REQUIRED TASKS
#1 According to the article on International Widows' Day, when and where was the Protection of Family resolution first put forward?
#2 List the examples of family formations that the article on International Widows' Day says the resolution does not recognize.
#3 Carry the article on International Widows' Day forward past its last paragraph.

PASSAGE SHOWN
Defining Family: International Widows’ Day

The 26th session of the United Nations (UN) Human Rights Council will come to an end this week. The Council discussions included an annual discussion on gender integration, panel discussions on preventing and eliminating child, early and forced marriage, gender stereotypes and women’s human rights and sustainable development. A resolution was also put forward on the Protection of Family, a resolution that was originally put forward back in March at the 25th session of the Human Rights Council. However, it was set aside for the next session as many member states blocked the resolution citing the resolution as controversial and damaging to progress made in the aspect of the rights of both children and women.

Image c/o Wikimedia Commons
Image c/o Wikimedia Commons

I would like to take this opportunity of the annual International Widow’s Day to highlight just why this resolution is harmful and has the potential to perpetuate the suffering and injustice faced by widows, young women, girls and boys worldwide. Firstly, the resolution builds on recent resolutions that recognise the family as the natural and fundamental group unit of society; this in itself is not a bad thing. However, it does not recognise the diversity of family formations for example a single mother with her children, a widow and her son, gay couple raising their adopted child, etc. This resolution notes that family is a man and woman and their children. Hence, it is the protection of the ‘traditional-social’ definition of family.

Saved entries

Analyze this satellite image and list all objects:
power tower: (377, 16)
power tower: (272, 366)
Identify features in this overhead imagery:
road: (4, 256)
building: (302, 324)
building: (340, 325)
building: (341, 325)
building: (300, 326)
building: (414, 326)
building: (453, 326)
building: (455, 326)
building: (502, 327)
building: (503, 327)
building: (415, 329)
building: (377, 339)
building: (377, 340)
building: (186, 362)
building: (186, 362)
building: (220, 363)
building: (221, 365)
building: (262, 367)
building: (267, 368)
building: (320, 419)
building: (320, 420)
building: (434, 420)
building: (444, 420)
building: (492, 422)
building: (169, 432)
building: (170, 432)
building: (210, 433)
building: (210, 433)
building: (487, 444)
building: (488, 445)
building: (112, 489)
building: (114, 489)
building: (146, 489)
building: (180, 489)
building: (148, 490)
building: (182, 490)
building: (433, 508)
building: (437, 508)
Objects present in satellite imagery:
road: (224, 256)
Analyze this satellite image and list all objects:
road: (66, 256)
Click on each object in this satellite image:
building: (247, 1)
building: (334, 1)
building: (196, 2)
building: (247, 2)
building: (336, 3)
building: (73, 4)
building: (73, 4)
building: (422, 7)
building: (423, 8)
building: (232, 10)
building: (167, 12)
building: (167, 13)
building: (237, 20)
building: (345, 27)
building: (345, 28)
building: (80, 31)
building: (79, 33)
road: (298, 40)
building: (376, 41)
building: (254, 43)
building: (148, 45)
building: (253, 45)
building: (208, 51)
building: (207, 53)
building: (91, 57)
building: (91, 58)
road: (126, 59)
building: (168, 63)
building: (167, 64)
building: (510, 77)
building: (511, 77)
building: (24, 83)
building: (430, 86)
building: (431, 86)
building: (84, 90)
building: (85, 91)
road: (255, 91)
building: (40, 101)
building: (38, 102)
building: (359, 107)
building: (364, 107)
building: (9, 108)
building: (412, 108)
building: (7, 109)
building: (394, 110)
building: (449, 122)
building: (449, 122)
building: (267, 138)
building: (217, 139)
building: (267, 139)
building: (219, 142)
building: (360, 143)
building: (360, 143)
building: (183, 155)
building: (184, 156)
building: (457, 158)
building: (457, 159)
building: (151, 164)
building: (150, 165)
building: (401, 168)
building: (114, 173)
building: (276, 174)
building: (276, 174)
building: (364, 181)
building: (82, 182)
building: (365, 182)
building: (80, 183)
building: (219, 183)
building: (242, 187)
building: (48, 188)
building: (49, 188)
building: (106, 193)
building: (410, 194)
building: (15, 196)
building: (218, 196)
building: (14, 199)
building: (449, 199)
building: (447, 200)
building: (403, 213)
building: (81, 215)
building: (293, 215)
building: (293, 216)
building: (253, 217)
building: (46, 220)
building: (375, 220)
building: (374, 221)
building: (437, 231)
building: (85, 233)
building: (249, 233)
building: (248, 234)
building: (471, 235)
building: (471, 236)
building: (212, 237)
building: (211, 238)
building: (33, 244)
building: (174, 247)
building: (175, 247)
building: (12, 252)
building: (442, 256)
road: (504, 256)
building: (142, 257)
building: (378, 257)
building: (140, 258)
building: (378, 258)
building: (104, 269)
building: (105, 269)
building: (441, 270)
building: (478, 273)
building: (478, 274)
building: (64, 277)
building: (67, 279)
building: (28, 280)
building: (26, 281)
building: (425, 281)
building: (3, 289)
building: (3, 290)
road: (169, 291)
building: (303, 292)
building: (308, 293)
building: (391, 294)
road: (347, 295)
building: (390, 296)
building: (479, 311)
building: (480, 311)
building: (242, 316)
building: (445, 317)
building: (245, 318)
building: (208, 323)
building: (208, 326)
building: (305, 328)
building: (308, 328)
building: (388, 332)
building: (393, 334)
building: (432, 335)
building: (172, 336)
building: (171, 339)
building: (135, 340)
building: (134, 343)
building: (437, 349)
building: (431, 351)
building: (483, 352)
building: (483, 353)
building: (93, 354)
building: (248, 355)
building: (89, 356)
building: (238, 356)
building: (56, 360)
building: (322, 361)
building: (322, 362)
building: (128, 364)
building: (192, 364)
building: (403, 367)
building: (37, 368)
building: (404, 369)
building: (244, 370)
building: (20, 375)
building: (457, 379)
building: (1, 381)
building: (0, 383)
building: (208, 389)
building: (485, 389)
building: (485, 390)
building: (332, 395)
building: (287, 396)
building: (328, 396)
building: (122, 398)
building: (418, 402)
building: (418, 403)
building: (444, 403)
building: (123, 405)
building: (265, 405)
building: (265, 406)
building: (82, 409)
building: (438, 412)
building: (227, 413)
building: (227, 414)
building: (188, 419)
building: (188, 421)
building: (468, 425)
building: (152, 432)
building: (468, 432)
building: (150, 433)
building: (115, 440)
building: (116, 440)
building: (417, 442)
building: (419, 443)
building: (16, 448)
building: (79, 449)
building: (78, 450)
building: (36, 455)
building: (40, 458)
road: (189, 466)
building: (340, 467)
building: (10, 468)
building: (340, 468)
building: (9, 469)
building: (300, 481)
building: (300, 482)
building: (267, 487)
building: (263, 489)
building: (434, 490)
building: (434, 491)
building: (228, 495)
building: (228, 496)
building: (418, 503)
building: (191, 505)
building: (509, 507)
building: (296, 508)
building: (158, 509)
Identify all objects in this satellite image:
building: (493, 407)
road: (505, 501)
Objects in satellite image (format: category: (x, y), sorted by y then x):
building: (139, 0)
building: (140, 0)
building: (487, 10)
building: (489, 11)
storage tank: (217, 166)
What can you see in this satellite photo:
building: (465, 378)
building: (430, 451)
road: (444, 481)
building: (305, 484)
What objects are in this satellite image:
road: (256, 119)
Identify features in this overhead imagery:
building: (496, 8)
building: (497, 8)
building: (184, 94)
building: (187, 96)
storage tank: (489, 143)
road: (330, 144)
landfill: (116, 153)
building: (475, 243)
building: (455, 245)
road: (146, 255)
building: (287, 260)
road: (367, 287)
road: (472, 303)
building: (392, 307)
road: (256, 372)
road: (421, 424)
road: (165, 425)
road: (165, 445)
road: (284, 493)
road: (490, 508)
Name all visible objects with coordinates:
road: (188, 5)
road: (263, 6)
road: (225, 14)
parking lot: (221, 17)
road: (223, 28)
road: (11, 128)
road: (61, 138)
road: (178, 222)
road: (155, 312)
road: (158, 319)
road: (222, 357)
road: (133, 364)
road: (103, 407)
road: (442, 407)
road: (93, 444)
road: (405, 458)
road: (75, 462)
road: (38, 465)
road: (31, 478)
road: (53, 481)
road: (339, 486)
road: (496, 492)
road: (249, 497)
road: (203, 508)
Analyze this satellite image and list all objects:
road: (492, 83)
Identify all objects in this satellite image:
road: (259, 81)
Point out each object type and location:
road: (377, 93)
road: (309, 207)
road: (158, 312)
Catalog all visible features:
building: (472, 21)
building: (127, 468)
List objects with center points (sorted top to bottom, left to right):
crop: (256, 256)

EXPECTED ANSWERS
#1 In March, at the 25th session of the UN Human Rights Council.

#2
- A single mother with her children
- A widow and her son
- A gay couple raising their adopted child

#3
2014 is the UN’s International Year of the Family, further highlighting the importance of family. In this regard 2014 should be a year to celebrate family in all its diversity. It is an opportunity to advocate for those who do not fit into the concept of a ‘traditional family’ – for example women who are widows or people who cannot start a family due to discriminatory laws and practices.

Take the case of widows in India, who account for an estimated 40 million and approximately 10% of all the nation’s women. Their suffering and voices must be heard. In many cases these women are ostracised and have no means of making an income; forcing them into poverty. In the northern Indian state of Punjab, a widow is referred to as randi, which means “prostitute” in Punjabi. In this region, they usually arrange for the widow to marry her deceased husband’s brother as the social belief is that being owned by a man is a way to avoid being raped. Sadly, this practice of forced marriage exists in many other parts of the world and in this vein women and girls are treated as property not humans. Also, the deceased husband’s family in the majority of these cases will forcibly take actual property and land from the widow and claim it as theirs. Margaret Ngii, a widow from Kenya and mother of seven describes her traumatic experience;

After his burial, things drastically changed for the worst, my in-laws took all the properties my late husband had bought, nothing was left to me; the culture does not recognise the well-being of a woman.”

This is gender based violence against women and is a direct violation of their human rights. The story does not end here; let’s look at single mothers (like my mum). Outcomes from the International Report on Mapping Family notes that children are more likely to live with one or no parent in the Americas, Europe, Oceania, and Sub-Saharan Africa than in other regions. Globally, one-quarter to one-third of all families are headed by single mothers. Who has the right to tell these women that as single mothers they are not families? Take the USA, according to the U.S. Census Bureau, out of 12 million single parent families in 2013, more than 80% were headed by single mothers. Today, 1 in 3 children – a total of 15 million – are being raised without a father and nearly half live below the poverty line.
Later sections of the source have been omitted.